Once you have completed the pre-training – it’s time to start the actual training.

Week 1:

Monday: 2.5
Wednesday: 2.5
Thursday: 2
Saturday: 3

Week 2:

Monday: 3
Wednesday: 3
Thursday: 3
Saturday: 4

Week 3:

Monday: 3
Wednesday: 4
Thursday: 3
Saturday: 5

Week 4:

Monday: 3
Wednesday: 4
Thursday: 3
Saturday: 6

Week 5:

Monday: 3
Wednesday: 5
Thursday: 3
Saturday: 8

Week 6:

Monday: 3
Wednesday: 5
Thursday: 3
Saturday: 10

Week 7:

Monday: 4
Wednesday: 5
Thursday: 4
Saturday: 10

Week 8:

Monday: 4
Wednesday: 5
Thursday: 4
Saturday: 11

Week 9:

Monday: 4
Wednesday: 6
Thursday: 4
Saturday: 12

Week 10:

Monday: 4
Wednesday: 5
Thursday: 4
Saturday: 9

Week 11:

Monday: 3
Wednesday: 4
Thursday: 3
Saturday: 8

Week 12 (RACE WEEK!):

Monday: 3
Wednesday: 3
Thursday: WALK 2
Saturday: 13.1

After weeks of rigorous training, you will be in great shape and ready to conquer the race.

A few notes about this schedule, and about running in general:

– You’ll notice that the total hours of training tapers off in the last couple of weeks. This is meant to continue increasing your stamina but allow your body to build up reserves of strength for the race itself. This tapering off is highly recommended for you to be at your peak on the day of the race.

– Saturdays on this schedule are reserved for your LSD – your long, slow distance run. Run these days at an easy pace – you should be comfortable carrying on a conversation while you run these, not gasping for air and exerting yourself too hard.

– If it works better for you to have your training and rest days on different days of the week than they are on the schedule, go ahead and switch. You don’t want to have three days of running in a row, though, and you NEED to take your rest days to avoid harming your joints.

– Ideally the rest days will mean you don’ t exercise at all, but if you need (or want) to do something, make sure it is a zero-impact exercise (like yoga or swimming). Keep in mind, though, that your body needs these days off to recover. Pushing it too hard could lead to injury and/or poor health. If you are feeling fatigued on a rest day, do absolutely nothing.

– Always do a warm up before each run and a cool down afterward. These are critical to protect your body from injury as a result of launching into a high-impact run and to keep your heart safe after a long run. The warm up should last about five or ten minutes and incorporate a light, low-impact aerobic exercise like a brisk walk or a spin on the stationary bike. The cool down should also be five or ten minutes, and you can walk or do a light jog. You may want to incorporate stretches into your cool down – with your muscles completely warm, stretching will be most effective at this time. You don’t want to stretch cold muscles, so if you decide to stretch during your warm up, do them at the end and not the beginning.

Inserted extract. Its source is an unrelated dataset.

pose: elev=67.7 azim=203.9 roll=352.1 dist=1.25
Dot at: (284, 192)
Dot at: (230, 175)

– In addition to adhering to a training schedule to prepare for your half marathon, take a close look at your diet. The fuel you need for running distances comes from carbohydrates, especially complex carbs, so these need to make up a large portion of your diet. Some experts recommend as much as 65% of your calories come from carbohydrates. Be sure to talk to your doctor and do some additional research before beginning your training so that you are setting yourself up for success, not injury. Diet is a critical element!

– Hydration is another key to maintaining your health while you follow a training schedule. A general rule of thumb to keep in mind while you’re running is to drink 8 ounces of water every 20 minutes to replace the fluids you’re losing so rapidly. I’ve also known people to weigh themselves before running and then weighing immediately afterward, setting the goal of getting their body weight back up after the run by drinking the requisite fluids within about 3 hours of the run.

All in all, training for a half marathon can be a great way to introduce yourself to distance running. Sometimes setting that goal is all you need to take your fitness to a new level. Happy running!